The intensity of these debates reflects both scientific and social factors. In many biomedical studies, belonging to population groups is not strictly defined, relying instead on assumptions based on racial types. The controversy surrounding the importance of belonging to a population group demonstrates how much the perception of race is shaped by social and political views.

Belonging to a population group, defined geographically or culturally, has a correlation with genetic traits related to health. In such cases, information about the person's belonging to a certain group may be important to the doctor. Different human groups live in different environments and have different experiences, which can have a health impact. In these cases, belonging to a group may also reflect non-genetic factors that affect health.
The research findings are exciting in themselves, even without regard to the medical implications of the breed's genetics. For hundreds of years people have wondered where the different human groups came from and how they are related to each other. Hypotheses have been raised about the reasons for the different physical appearance of human populations and many have wondered if the differences are deeper than the skin layer. New genetic information and new research methods allow us, finally, to approach these questions. The result will be a deeper understanding of our biological nature and our human connection.

Human genetic diversity
Researchers sometimes use short pieces of DNA called Alu polymorphisms to determine whether different populations are related. These polymorphs have no known function, yet they are randomly copied and integrated throughout the genome. After Alu type polymorphs are fixed in their place, they are not removed and removed from the genome.
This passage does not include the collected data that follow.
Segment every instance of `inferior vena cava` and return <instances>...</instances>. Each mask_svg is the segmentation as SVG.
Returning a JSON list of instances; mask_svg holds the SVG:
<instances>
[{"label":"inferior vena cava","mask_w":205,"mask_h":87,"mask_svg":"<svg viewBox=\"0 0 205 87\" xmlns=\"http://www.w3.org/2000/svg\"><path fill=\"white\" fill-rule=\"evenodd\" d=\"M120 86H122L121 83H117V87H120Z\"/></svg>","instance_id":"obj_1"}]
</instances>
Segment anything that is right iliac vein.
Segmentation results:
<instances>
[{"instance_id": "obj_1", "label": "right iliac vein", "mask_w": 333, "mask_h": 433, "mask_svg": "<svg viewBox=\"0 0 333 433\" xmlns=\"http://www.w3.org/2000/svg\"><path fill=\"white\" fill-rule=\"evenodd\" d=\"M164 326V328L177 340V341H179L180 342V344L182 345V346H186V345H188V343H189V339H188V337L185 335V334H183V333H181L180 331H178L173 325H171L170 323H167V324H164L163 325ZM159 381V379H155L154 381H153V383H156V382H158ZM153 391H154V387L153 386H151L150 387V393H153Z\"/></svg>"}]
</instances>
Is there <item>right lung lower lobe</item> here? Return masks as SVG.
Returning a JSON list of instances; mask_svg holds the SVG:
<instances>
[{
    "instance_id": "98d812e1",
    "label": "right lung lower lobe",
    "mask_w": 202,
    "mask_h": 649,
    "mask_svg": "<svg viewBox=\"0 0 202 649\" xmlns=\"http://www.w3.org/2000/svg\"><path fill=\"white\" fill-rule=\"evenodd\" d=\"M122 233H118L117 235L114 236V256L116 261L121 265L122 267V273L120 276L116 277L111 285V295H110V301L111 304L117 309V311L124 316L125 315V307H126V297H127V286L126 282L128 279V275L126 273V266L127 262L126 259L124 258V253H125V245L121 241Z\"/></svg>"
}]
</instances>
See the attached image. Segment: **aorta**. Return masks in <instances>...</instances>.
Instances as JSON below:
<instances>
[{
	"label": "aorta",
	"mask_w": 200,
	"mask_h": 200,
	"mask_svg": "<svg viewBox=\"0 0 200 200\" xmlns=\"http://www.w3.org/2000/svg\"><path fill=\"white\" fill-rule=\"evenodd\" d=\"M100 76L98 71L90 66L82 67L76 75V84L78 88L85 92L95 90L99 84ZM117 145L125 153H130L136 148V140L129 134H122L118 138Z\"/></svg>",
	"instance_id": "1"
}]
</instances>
Therefore, they can be used as a criterion for the genetic kinship between two people, or between two populations. For example, the sample revealed that the Alu polymorph on chromosome 1 appears in about 95% of the Africans of sub-Saharan origin that were tested, in 75% of the Europeans and North Africans and in 60% of the Asians. Another Alu polymorph, on chromosome 7, is found in about 5% of sub-Saharan Africans, 50% of Europeans and North Africans, and 50% of Asians. And there are people in whom both polymorphs appear. No single polymorph can, by itself, distinguish all members of one population group from all members of another population group. However, by examining hundreds of polymorphs, scientists can group people from different places based on their genetic profile.